Un total de 31 allanamientos en forma simultánea fueron realizados ayer en viviendas de los empleados de la Unidad Judicial Nº 1. Los procedimiento se llevaron a cabo por solicitud del fiscal Roberto Mazzucco y ordenados por el juez de Control de Garantías, Ramón Porfirio Acuña, en base a una denuncia por el robo de celulares. Los resultados fueron negativos ya que, según señaló el fiscal, la información se filtró y los dueños de las viviendas a allanar ya estaban avisados. Esta situación será investigada.
La medida de allanar las propiedades se tomó tras la denuncia realizada por el mismo delegado de la Unidad Judicial Nº 1 ante la desaparición de 5 celulares de alta gama y una cámara de fotos que habían sido recuperados tras un robo ocurrido en un local céntrico de calle San Martín.
Al parecer, el dueño del local había solicitado la entrega de esos secuestros y ante el faltante el Delegado realizó la denuncia.
Si bien los allanamientos se llevarían a cabo en una hora determinada, debieron dilatarse después de que sorpresivamente el Juzgado de Control de Garantías Nº 2 se inhibiera. Ante tal decisión, el fiscal solicitó la medida al juez Acuña quien firmó los procedimientos. que se iniciaron pasadas las 12 de ayer y se extendieron hasta las 15. Un total de 100 policías del Departamento de Investigaciones de la Policía llevaron a cabo los procedimientos.

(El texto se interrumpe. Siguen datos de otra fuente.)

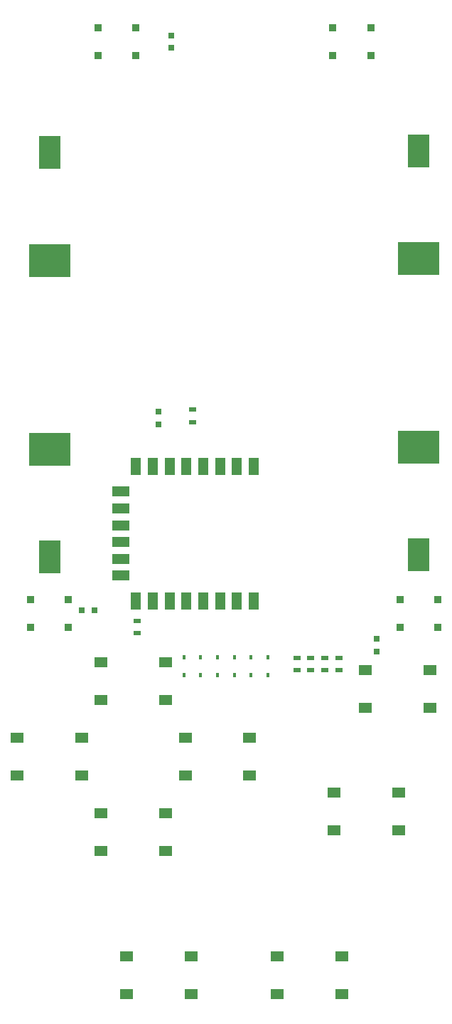
<source format=gtp>
G04 #@! TF.GenerationSoftware,KiCad,Pcbnew,(2017-07-14 revision d3b382c28)-master*
G04 #@! TF.CreationDate,2017-07-21T02:25:01-04:00*
G04 #@! TF.ProjectId,MAGLabs-2017-Swadges,4D41474C6162732D323031372D537761,rev?*
G04 #@! TF.SameCoordinates,Original
G04 #@! TF.FileFunction,Paste,Top*
G04 #@! TF.FilePolarity,Positive*
%FSLAX46Y46*%
G04 Gerber Fmt 4.6, Leading zero omitted, Abs format (unit mm)*
G04 Created by KiCad (PCBNEW (2017-07-14 revision d3b382c28)-master) date Fri Jul 21 02:25:01 2017*
%MOMM*%
%LPD*%
G01*
G04 APERTURE LIST*
%ADD10R,0.900000X0.900000*%
%ADD11R,1.200000X2.000000*%
%ADD12R,2.000000X1.200000*%
%ADD13R,1.550000X1.300000*%
%ADD14R,0.900000X0.500000*%
%ADD15R,2.500000X4.000000*%
%ADD16R,5.000000X4.000000*%
%ADD17R,0.750000X0.800000*%
%ADD18R,0.800000X0.750000*%
%ADD19R,0.450000X0.600000*%
G04 APERTURE END LIST*
D10*
X116250000Y-107650000D03*
X111750000Y-107650000D03*
X116250000Y-104350000D03*
X111750000Y-104350000D03*
D11*
X138300000Y-104500000D03*
X136300000Y-104500000D03*
X134300000Y-104500000D03*
X132300000Y-104500000D03*
X130300000Y-104500000D03*
X128300000Y-104500000D03*
X126300000Y-104500000D03*
X124300000Y-104500000D03*
X138300000Y-88500000D03*
X136300000Y-88500000D03*
X134300000Y-88500000D03*
X132300000Y-88500000D03*
X130300000Y-88500000D03*
X128300000Y-88500000D03*
X126300000Y-88500000D03*
X124300000Y-88500000D03*
D12*
X122500000Y-91500000D03*
X122500000Y-93500000D03*
X122500000Y-95500000D03*
X122500000Y-101500000D03*
X122500000Y-99500000D03*
X122500000Y-97500000D03*
D13*
X147900000Y-127250000D03*
X155600000Y-127250000D03*
X155600000Y-131750000D03*
X147900000Y-131750000D03*
X151650000Y-112750000D03*
X159350000Y-112750000D03*
X159350000Y-117250000D03*
X151650000Y-117250000D03*
X141150000Y-146750000D03*
X148850000Y-146750000D03*
X148850000Y-151250000D03*
X141150000Y-151250000D03*
X123150000Y-146750000D03*
X130850000Y-146750000D03*
X130850000Y-151250000D03*
X123150000Y-151250000D03*
X130150000Y-120750000D03*
X137850000Y-120750000D03*
X137850000Y-125250000D03*
X130150000Y-125250000D03*
X120150000Y-129750000D03*
X127850000Y-129750000D03*
X127850000Y-134250000D03*
X120150000Y-134250000D03*
X110150000Y-120750000D03*
X117850000Y-120750000D03*
X117850000Y-125250000D03*
X110150000Y-125250000D03*
X120150000Y-111750000D03*
X127850000Y-111750000D03*
X127850000Y-116250000D03*
X120150000Y-116250000D03*
D14*
X146750000Y-111250000D03*
X146750000Y-112750000D03*
X145100000Y-112750000D03*
X145100000Y-111250000D03*
X143450000Y-112750000D03*
X143450000Y-111250000D03*
D15*
X158000000Y-99035000D03*
D16*
X158000000Y-86225000D03*
X158000000Y-63775000D03*
D15*
X158000000Y-50965000D03*
X114000000Y-51190000D03*
D16*
X114000000Y-64000000D03*
X114000000Y-86450000D03*
D15*
X114000000Y-99260000D03*
D17*
X127000000Y-83500000D03*
X127000000Y-82000000D03*
D18*
X119350000Y-105600000D03*
X117850000Y-105600000D03*
D17*
X128500000Y-37250000D03*
X128500000Y-38750000D03*
X153000000Y-109000000D03*
X153000000Y-110500000D03*
D19*
X130000000Y-113300000D03*
X130000000Y-111200000D03*
X132000000Y-113300000D03*
X132000000Y-111200000D03*
X134000000Y-113300000D03*
X134000000Y-111200000D03*
D10*
X155750000Y-104350000D03*
X160250000Y-104350000D03*
X155750000Y-107650000D03*
X160250000Y-107650000D03*
X147750000Y-36350000D03*
X152250000Y-36350000D03*
X147750000Y-39650000D03*
X152250000Y-39650000D03*
X124250000Y-39650000D03*
X119750000Y-39650000D03*
X124250000Y-36350000D03*
X119750000Y-36350000D03*
D19*
X136000000Y-113300000D03*
X136000000Y-111200000D03*
X138000000Y-111200000D03*
X138000000Y-113300000D03*
X140000000Y-111200000D03*
X140000000Y-113300000D03*
D14*
X131000000Y-83250000D03*
X131000000Y-81750000D03*
X124400000Y-108350000D03*
X124400000Y-106850000D03*
X148450000Y-111250000D03*
X148450000Y-112750000D03*
M02*

</source>
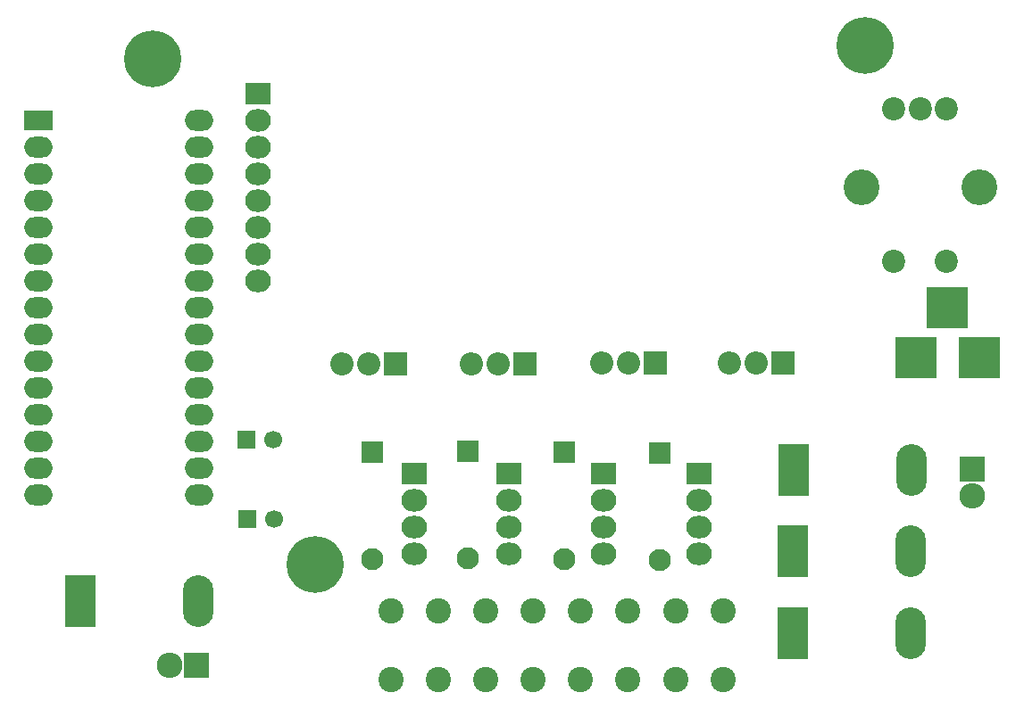
<source format=gbs>
G04 #@! TF.FileFunction,Soldermask,Bot*
%FSLAX46Y46*%
G04 Gerber Fmt 4.6, Leading zero omitted, Abs format (unit mm)*
G04 Created by KiCad (PCBNEW 4.0.7) date 05/21/18 20:26:36*
%MOMM*%
%LPD*%
G01*
G04 APERTURE LIST*
%ADD10C,0.100000*%
%ADD11C,5.400000*%
%ADD12R,2.686000X1.974800*%
%ADD13O,2.686000X1.974800*%
%ADD14R,2.432000X2.127200*%
%ADD15O,2.432000X2.127200*%
%ADD16R,1.700000X1.700000*%
%ADD17C,1.700000*%
%ADD18R,2.899360X4.900880*%
%ADD19O,2.899360X4.900880*%
%ADD20C,2.099260*%
%ADD21R,2.099260X2.099260*%
%ADD22R,3.900000X3.900000*%
%ADD23R,2.432000X2.432000*%
%ADD24O,2.432000X2.432000*%
%ADD25R,2.200000X2.200000*%
%ADD26O,2.200000X2.200000*%
%ADD27C,2.200000*%
%ADD28C,3.400000*%
%ADD29C,2.400000*%
G04 APERTURE END LIST*
D10*
D11*
X131560000Y-83290000D03*
X79480000Y-132640000D03*
D12*
X53210000Y-90420000D03*
D13*
X53210000Y-92960000D03*
X53210000Y-95500000D03*
X53210000Y-98040000D03*
X53210000Y-100580000D03*
X53210000Y-103120000D03*
X53210000Y-105660000D03*
X53210000Y-108200000D03*
X53210000Y-110740000D03*
X53210000Y-113280000D03*
X53210000Y-115820000D03*
X53210000Y-118360000D03*
X53210000Y-120900000D03*
X53210000Y-123440000D03*
X53210000Y-125980000D03*
X68450000Y-125980000D03*
X68450000Y-123440000D03*
X68450000Y-120900000D03*
X68450000Y-118360000D03*
X68450000Y-115820000D03*
X68450000Y-113280000D03*
X68450000Y-110740000D03*
X68450000Y-108200000D03*
X68450000Y-105660000D03*
X68450000Y-103120000D03*
X68450000Y-100580000D03*
X68450000Y-98040000D03*
X68450000Y-95500000D03*
X68450000Y-92960000D03*
X68450000Y-90420000D03*
D14*
X74060000Y-87940000D03*
D15*
X74060000Y-90480000D03*
X74060000Y-93020000D03*
X74060000Y-95560000D03*
X74060000Y-98100000D03*
X74060000Y-100640000D03*
X74060000Y-103180000D03*
X74060000Y-105720000D03*
D16*
X72960000Y-120780000D03*
D17*
X75460000Y-120780000D03*
D16*
X73040000Y-128280000D03*
D17*
X75540000Y-128280000D03*
D18*
X57144000Y-136120000D03*
D19*
X68320000Y-136120000D03*
D18*
X124774920Y-139100000D03*
D19*
X135950920Y-139100000D03*
D18*
X124774920Y-131300000D03*
D19*
X135950920Y-131300000D03*
D18*
X124834920Y-123610000D03*
D19*
X136010920Y-123610000D03*
D20*
X84850000Y-132120000D03*
D21*
X84850000Y-121960000D03*
D20*
X93950000Y-131990000D03*
D21*
X93950000Y-121830000D03*
D20*
X103060000Y-132100000D03*
D21*
X103060000Y-121940000D03*
D20*
X112120000Y-132160000D03*
D21*
X112120000Y-122000000D03*
D22*
X136400000Y-112960000D03*
X142400000Y-112960000D03*
X139400000Y-108260000D03*
D23*
X68220000Y-142200000D03*
D24*
X65680000Y-142200000D03*
D23*
X141740000Y-123590000D03*
D24*
X141740000Y-126130000D03*
D14*
X88820000Y-124000000D03*
D15*
X88820000Y-126540000D03*
X88820000Y-129080000D03*
X88820000Y-131620000D03*
D14*
X97820000Y-124000000D03*
D15*
X97820000Y-126540000D03*
X97820000Y-129080000D03*
X97820000Y-131620000D03*
D14*
X106810000Y-124000000D03*
D15*
X106810000Y-126540000D03*
X106810000Y-129080000D03*
X106810000Y-131620000D03*
D14*
X115820000Y-123980000D03*
D15*
X115820000Y-126520000D03*
X115820000Y-129060000D03*
X115820000Y-131600000D03*
D25*
X87030000Y-113530000D03*
D26*
X84490000Y-113530000D03*
X81950000Y-113530000D03*
D25*
X99380000Y-113560000D03*
D26*
X96840000Y-113560000D03*
X94300000Y-113560000D03*
D25*
X111680000Y-113510000D03*
D26*
X109140000Y-113510000D03*
X106600000Y-113510000D03*
D25*
X123820000Y-113460000D03*
D26*
X121280000Y-113460000D03*
X118740000Y-113460000D03*
D27*
X139320000Y-103810000D03*
X139320000Y-89310000D03*
X136820000Y-89310000D03*
X134320000Y-89310000D03*
X134320000Y-103810000D03*
D28*
X131220000Y-96810000D03*
X142420000Y-96810000D03*
D29*
X91100000Y-143520000D03*
X86600000Y-143520000D03*
X91100000Y-137020000D03*
X86600000Y-137020000D03*
X100090000Y-143520000D03*
X95590000Y-143520000D03*
X100090000Y-137020000D03*
X95590000Y-137020000D03*
X109080000Y-143520000D03*
X104580000Y-143520000D03*
X109080000Y-137020000D03*
X104580000Y-137020000D03*
X118110000Y-143520000D03*
X113610000Y-143520000D03*
X118110000Y-137020000D03*
X113610000Y-137020000D03*
D11*
X64030000Y-84610000D03*
M02*

</source>
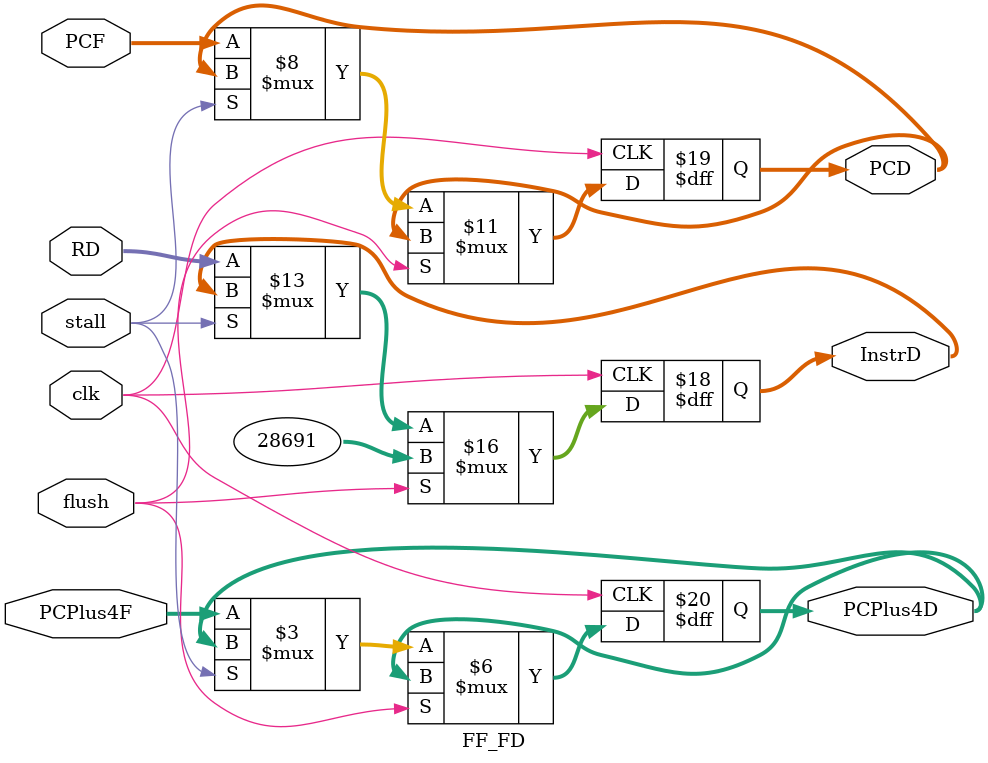
<source format=sv>
module FF_FD #(
    parameter DATA_WIDTH = 32
)(
    input logic clk,
    input logic flush,
    input logic stall,
    input logic [DATA_WIDTH-1:0] RD,
    output logic [DATA_WIDTH-1:0] InstrD,
    input logic [DATA_WIDTH-1:0] PCF,
    output logic [DATA_WIDTH-1:0] PCD,
    input logic [DATA_WIDTH-1:0] PCPlus4F,
    output logic [DATA_WIDTH-1:0] PCPlus4D
);

always_ff @(posedge clk) begin
    if(flush)
        InstrD <= 32'h00007013; // NOP: andi 0x 0x 0
    else if (!stall) begin
        InstrD <= RD;
        PCD <= PCF;
        PCPlus4D <= PCPlus4F;
    end
end

endmodule

</source>
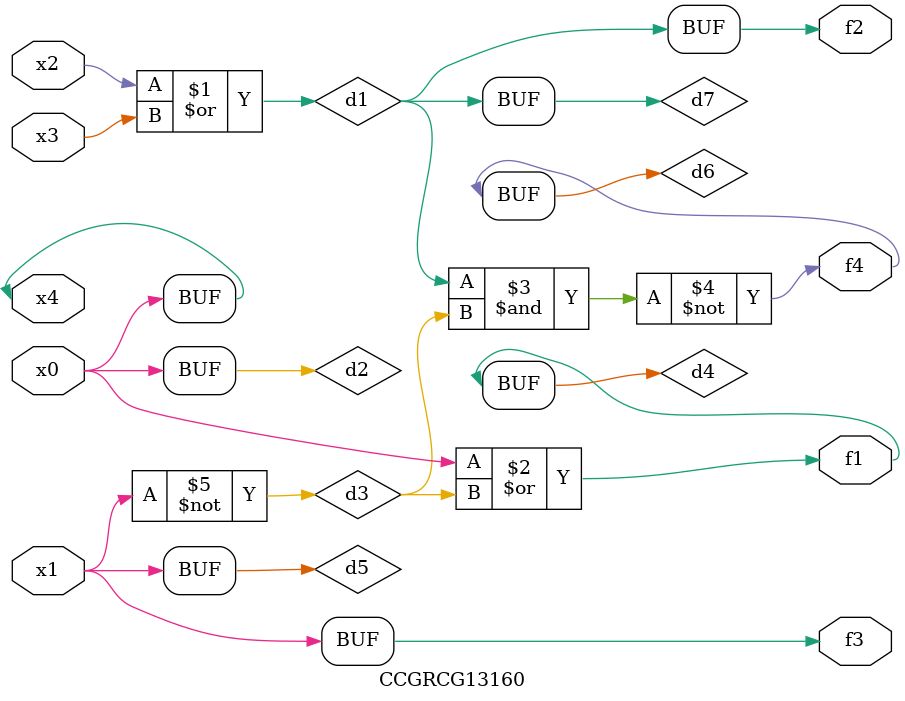
<source format=v>
module CCGRCG13160(
	input x0, x1, x2, x3, x4,
	output f1, f2, f3, f4
);

	wire d1, d2, d3, d4, d5, d6, d7;

	or (d1, x2, x3);
	buf (d2, x0, x4);
	not (d3, x1);
	or (d4, d2, d3);
	not (d5, d3);
	nand (d6, d1, d3);
	or (d7, d1);
	assign f1 = d4;
	assign f2 = d7;
	assign f3 = d5;
	assign f4 = d6;
endmodule

</source>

Si bien los allanamientos dieron negativo, el fiscal enviará una copia de lo actuado a la Secretaría de Sumario de la Corte y en paralelo investigará la filtración de información.
Malestar
Tras darse a conocer por los medios la noticia de los allanamientos varios empleados judiciales evidenció su malestar a través de las redes sociales. La mayoría calificó como arbitraria a la medida. En tanto que, la sociedad en general brindó opiniones a favor del accionar de la Justicia.
Tres sumariantes exonerados
El ojo puesto en los sumariantes de las Unidades Judiciales viene desde hace varios meses ya que se registraron varios hechos delictivo en donde se vieron involucrados agentes de esta área del Poder Judicial. A tal punto que la Corte ya exoneró a tres sumariantes. Fue a través de la Secretaría de Sumarios que el máximo tribunal exoneró a los sumariantes que fueron imputados. Los tres empleados de las distintas unidades judiciales que perdieron sus empleos por cometer delitos son de apellidos Acevedo, Ogas y Quiroga.
Acevedo robó un arma. Ogas una carlitera, una freidora, una panchera y una lomitera y Quiroga máquinas agrícolas que luego revendía.